But other than that, I’m fine. Just on deadline, and busy finishing up a book.
I’ve also taken up tennis again after a ten year hiatus from the sport. Once upon a time, I was a pretty good player. But the time off hasn’t done my game any good, for I now seriously suck. I played in a Ladies Round Robin last week, where I was the youngest person out there by about thirty years . . . and those grandmas kicked my ass up and down the court.
When I told George about how I lost every single set, he was encouraging. “But they didn’t criticize you, did they?”
“Yes, they did so criticize me!”
“Really?”
“Yes, really!” I said.
“What did they say?” he asked.
“It was along the lines of: ‘move forward,’ ‘stand back,’ ‘stop hitting the ball out, ‘you play like shit.’”
“They told you you played like shit?”
“Not in so many words,” I said darkly. “But their meaning was clear.”

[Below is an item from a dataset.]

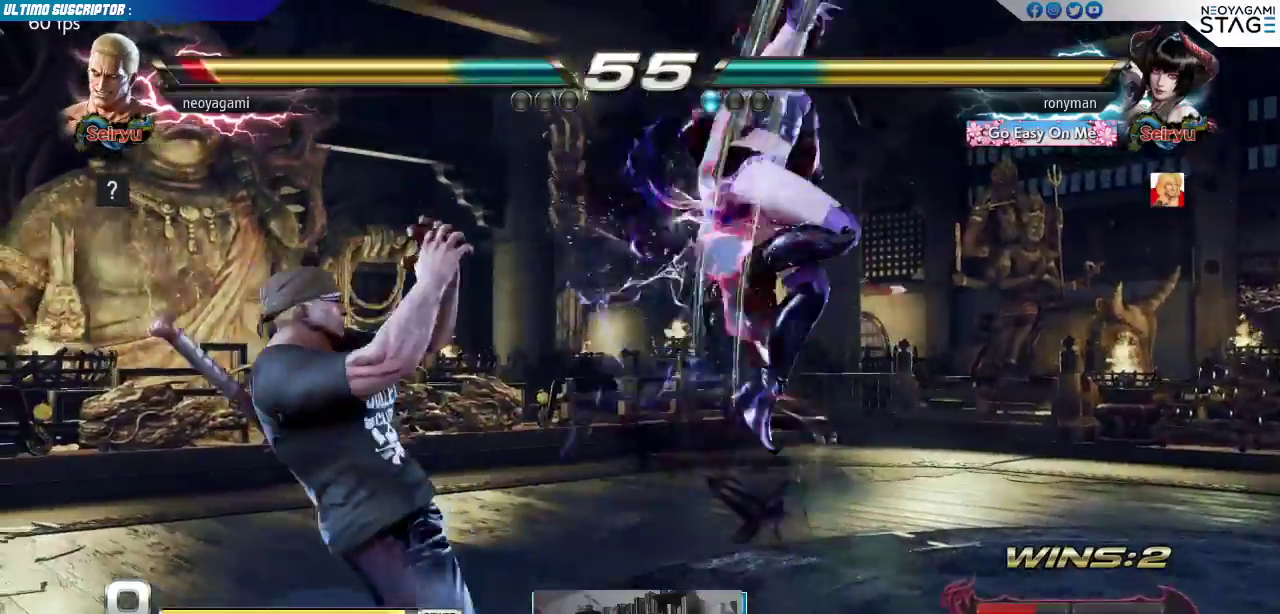
{"dt_ms": 500, "buttons": ["TRIANGLE"], "left_stick": "left", "events": [[117, "SQUARE", "down"], [167, "SQUARE", "up"], [233, "SQUARE", "down"], [267, "SQUARE", "up"], [333, "TRIANGLE", "down"], [383, "TRIANGLE", "up"], [450, "TRIANGLE", "down"]]}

Now I’m trying to decide if I dare show my face at the Ladies Round Robin again . . . or if maybe I wouldn’t be better off finding a class of seven-year-olds to play against. True, the seven-year-olds will probably be more likely to laugh when I fall down hitting a volley (which happened to me not once, but twice during my match last week). But maybe I can at least smash a few winners past the little kids. It might do my ego some good.